Output every entry exactly, from the first line to the last.
──────── Provided data
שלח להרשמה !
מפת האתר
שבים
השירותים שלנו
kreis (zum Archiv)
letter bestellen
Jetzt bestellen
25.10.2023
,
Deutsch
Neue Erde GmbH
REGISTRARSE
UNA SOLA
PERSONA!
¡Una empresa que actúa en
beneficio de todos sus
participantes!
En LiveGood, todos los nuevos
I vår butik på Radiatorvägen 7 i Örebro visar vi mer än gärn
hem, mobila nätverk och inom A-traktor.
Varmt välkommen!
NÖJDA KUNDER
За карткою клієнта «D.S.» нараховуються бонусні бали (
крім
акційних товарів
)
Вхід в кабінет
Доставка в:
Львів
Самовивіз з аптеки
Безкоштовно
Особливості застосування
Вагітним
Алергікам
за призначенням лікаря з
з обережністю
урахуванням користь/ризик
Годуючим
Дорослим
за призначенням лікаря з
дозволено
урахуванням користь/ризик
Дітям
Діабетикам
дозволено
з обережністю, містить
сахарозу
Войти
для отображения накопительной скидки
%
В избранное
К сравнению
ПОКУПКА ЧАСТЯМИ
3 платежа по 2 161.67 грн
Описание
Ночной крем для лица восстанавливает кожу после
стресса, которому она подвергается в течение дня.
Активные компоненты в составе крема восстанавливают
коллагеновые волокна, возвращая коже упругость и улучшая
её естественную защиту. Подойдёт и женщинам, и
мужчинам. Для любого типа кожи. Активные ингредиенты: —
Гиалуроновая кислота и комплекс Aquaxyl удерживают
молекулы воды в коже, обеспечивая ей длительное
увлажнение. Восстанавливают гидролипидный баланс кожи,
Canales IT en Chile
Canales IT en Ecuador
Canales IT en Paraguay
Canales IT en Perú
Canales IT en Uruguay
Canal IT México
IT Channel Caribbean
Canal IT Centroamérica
────────────────
- Solution for this task:
שלח להרשמה !
מפת האתר
שבים
השירותים שלנו
kreis (zum Archiv)
letter bestellen
Jetzt bestellen
25.10.2023
,
Deutsch
Neue Erde GmbH
REGISTRARSE
UNA SOLA
PERSONA!
¡Una empresa que actúa en
beneficio de todos sus
participantes!
En LiveGood, todos los nuevos
I vår butik på Radiatorvägen 7 i Örebro visar vi mer än gärn
hem, mobila nätverk och inom A-traktor.
Varmt välkommen!
NÖJDA KUNDER
За карткою клієнта «D.S.» нараховуються бонусні бали (
крім
акційних товарів
)
Вхід в кабінет
Доставка в:
Львів
Самовивіз з аптеки
Безкоштовно
Особливості застосування
Вагітним
Алергікам
за призначенням лікаря з
з обережністю
урахуванням користь/ризик
Годуючим
Дорослим
за призначенням лікаря з
дозволено
урахуванням користь/ризик
Дітям
Діабетикам
дозволено
з обережністю, містить
сахарозу
Войти
для отображения накопительной скидки
%
В избранное
К сравнению
ПОКУПКА ЧАСТЯМИ
3 платежа по 2 161.67 грн
Описание
Ночной крем для лица восстанавливает кожу после
стресса, которому она подвергается в течение дня.
Активные компоненты в составе крема восстанавливают
коллагеновые волокна, возвращая коже упругость и улучшая
её естественную защиту. Подойдёт и женщинам, и
мужчинам. Для любого типа кожи. Активные ингредиенты: —
Гиалуроновая кислота и комплекс Aquaxyl удерживают
молекулы воды в коже, обеспечивая ей длительное
увлажнение. Восстанавливают гидролипидный баланс кожи,
Canales IT en Chile
Canales IT en Ecuador
Canales IT en Paraguay
Canales IT en Perú
Canales IT en Uruguay
Canal IT México
IT Channel Caribbean
Canal IT Centroamérica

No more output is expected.